Il 6 maggio, 55 organizzazioni hanno lanciato un allarme: le nuove misure di registrazione per le ONG internazionali introdotte da Israele rappresentano una minaccia grave per le operazioni umanitarie e per il diritto internazionale.
Il 1° luglio, oltre 200 organizzazioni hanno chiesto un’azione urgente per porre fine al letale schema di distribuzione israeliano, incluso il cosiddetto “GHF” a Gaza, e per ripristinare i meccanismi di coordinamento umanitario guidati dalle Nazioni Unite, ponendo fine al blocco imposto da Israele agli aiuti e alle forniture commerciali.
Il 23 luglio, più di 100 organizzazioni hanno avvertito che, mentre la fame di massa si diffonde a Gaza, i colleghi e le persone assistite stanno letteralmente morendo di stenti.
Il 29 luglio, l’Integrated Food Security Phase Classification (IPC) ha confermato che lo scenario peggiore – la carestia – è attualmente in corso nella Striscia di Gaza.
Israele ha continuato a negare qualsiasi restrizione all’ingresso degli aiuti umanitari, anche durante il mese di luglio 2025, quando la maggior parte dei rifiuti documentati in questa dichiarazione è stata emessa.
Il 31 luglio, l’Ufficio dell’Alto Commissariato delle Nazioni Unite per i Diritti Umani (OHCHR) ha riportato che, dal 27 maggio, almeno 1.373 palestinesi sono stati uccisi mentre cercavano cibo: 859 nei pressi dei siti “GHF” e 514 lungo le rotte dei convogli alimentari.
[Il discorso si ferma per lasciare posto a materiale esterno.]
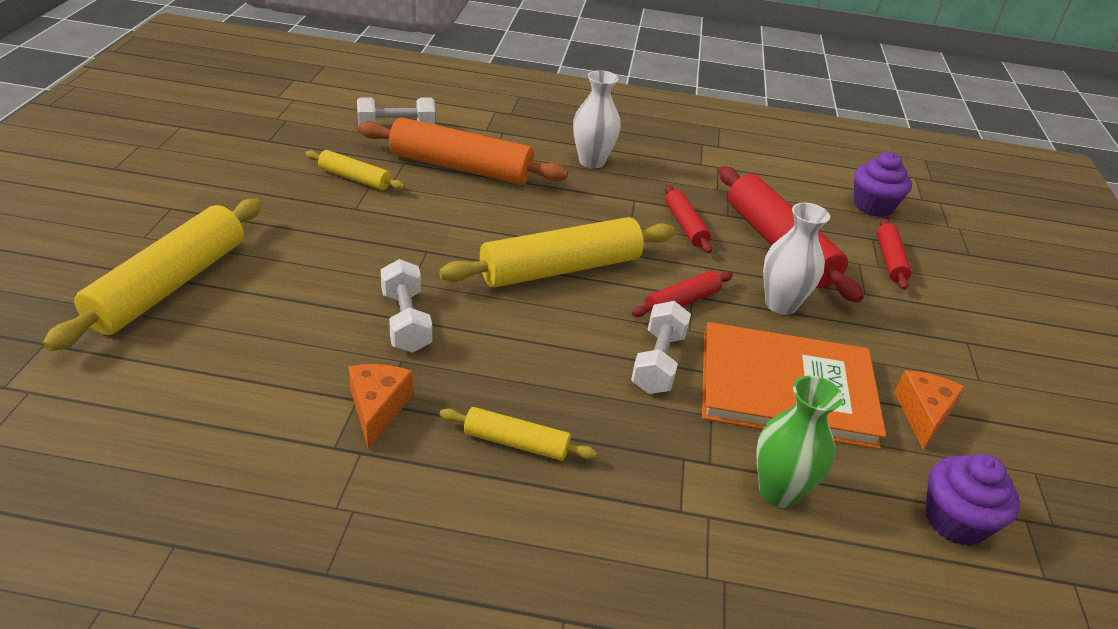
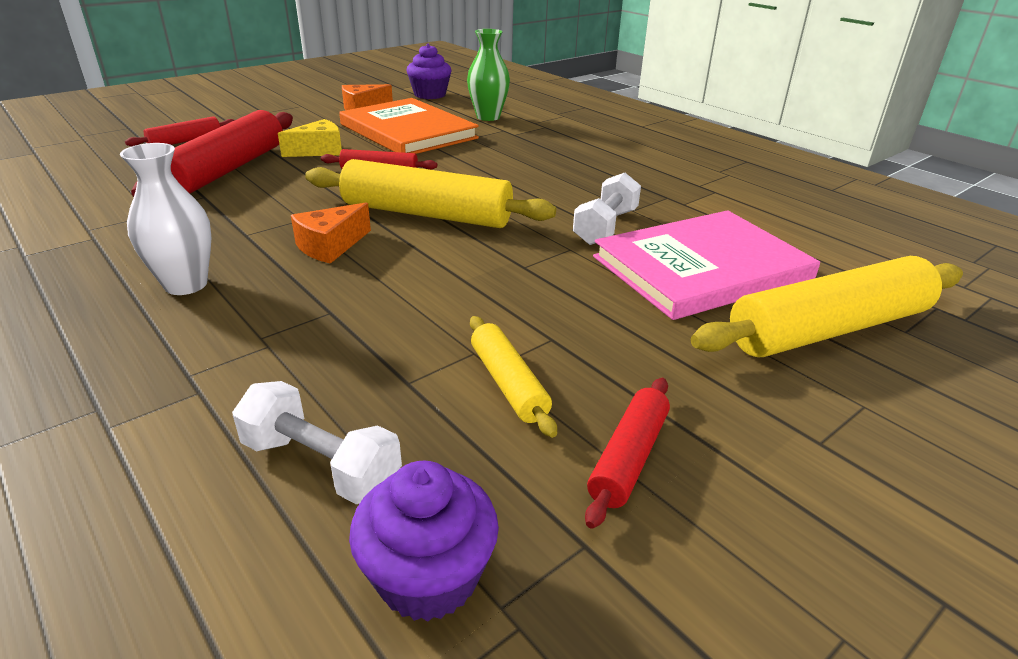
camera: 135 degrees left, 5 degrees down
(290, 307) = (702, 268): none -> pink book
(378, 408) = (672, 196): orange cheese -> orange cheese (330, 246)
(460, 167) = (347, 341): orange rolling pin -> none
(516, 443) = (598, 162): yellow rolling pin -> none
(658, 362) = (458, 158): white dumbbell -> none
(685, 225) = (258, 202): red rolling pin -> red rolling pin (628, 457)
(781, 304) = (319, 151): white vase -> yellow cheese
(873, 206) = (83, 162): purple cupcake -> purple cupcake (428, 577)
La maggior parte delle uccisioni è stata compiuta dalle forze israeliane.
Il 4 agosto, un infermiere palestinese è stato ucciso da un lancio aereo di aiuti che lo ha colpito.
Il 5 agosto, è stato reso noto che le autorità israeliane stanno pianificando la completa occupazione della Striscia di Gaza.
Il 6 agosto, agenzie ONU e ONG hanno avvertito che, senza un’azione immediata, la maggior parte dei partner internazionali potrebbe essere cancellata dal registro israeliano entro poche settimane.
Sempre il 6 agosto, l’Autorità olandese per la protezione dei dati (DPA) ha concluso che le richieste israeliane relative ai dati personali imposte dal processo di registrazione delle ONG potrebbero violare il Regolamento generale sulla protezione dei dati (GDPR). L’autorità ha consigliato alle ONG di non ottemperare a tali richieste, e ha chiesto un intervento ufficiale da parte dei ministeri competenti affinché Israele modifichi i propri requisiti.
Il 7 agosto, Médecins Sans Frontières (MSF) ha pubblicato un rapporto in cui afferma che i siti di distribuzione alimentare gestiti tramite il “GHF” sono luoghi di “uccisioni orchestrate e disumanizzazione” e devono essere immediatamente chiusi.
Il 10 agosto, Save the Children ha denunciato la morte per fame di 100 bambini a Gaza dall’ottobre 2023.
Il 12 agosto, un gruppo di Relatori Speciali delle Nazioni Unite per i diritti umani ha inviato una lettera al governo israeliano esprimendo profonda preoccupazione: le nuove misure di registrazione per le ONG minano l’indipendenza e l’imparzialità delle organizzazioni e ostacolano il loro lavoro umanitario e in difesa dei diritti umani. Hanno inoltre evidenziato che l’obbligo di riportare informazioni sul personale, in un contesto di occupazione, conflitto armato e gravi violazioni del diritto internazionale, può comportare gravi rischi di ritorsioni e violazioni della protezione del personale.